_Work instruction_:
Please copy out every one of the entries below word for word, keeping each line break where it falls. Omit the pictures from your copy.

_Given entries_:
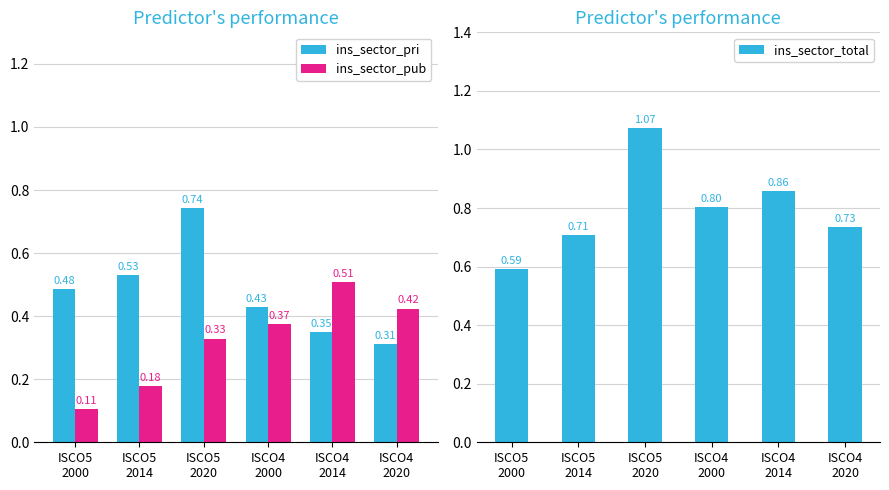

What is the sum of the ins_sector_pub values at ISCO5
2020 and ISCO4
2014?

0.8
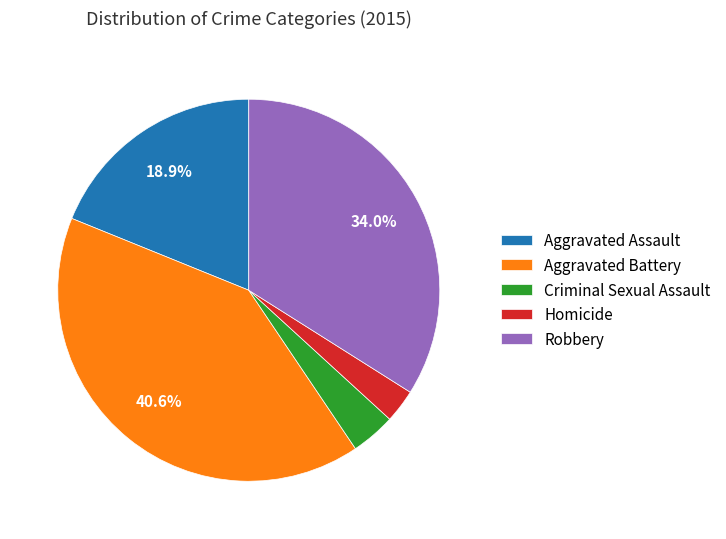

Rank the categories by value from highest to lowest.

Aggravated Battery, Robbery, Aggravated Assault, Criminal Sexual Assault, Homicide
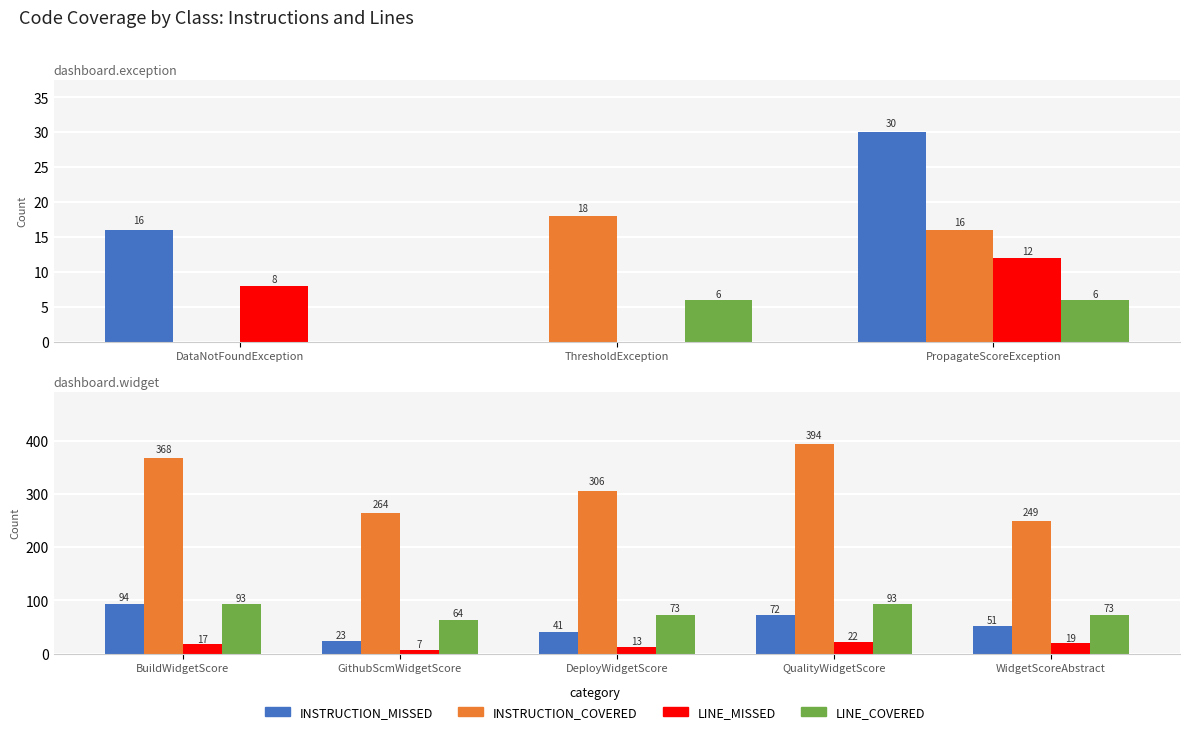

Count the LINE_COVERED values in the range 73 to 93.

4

_Task response_:
What is the sum of the ins_sector_pub values at ISCO5
2020 and ISCO4
2014?

0.8

Rank the categories by value from highest to lowest.

Aggravated Battery, Robbery, Aggravated Assault, Criminal Sexual Assault, Homicide

Count the LINE_COVERED values in the range 73 to 93.

4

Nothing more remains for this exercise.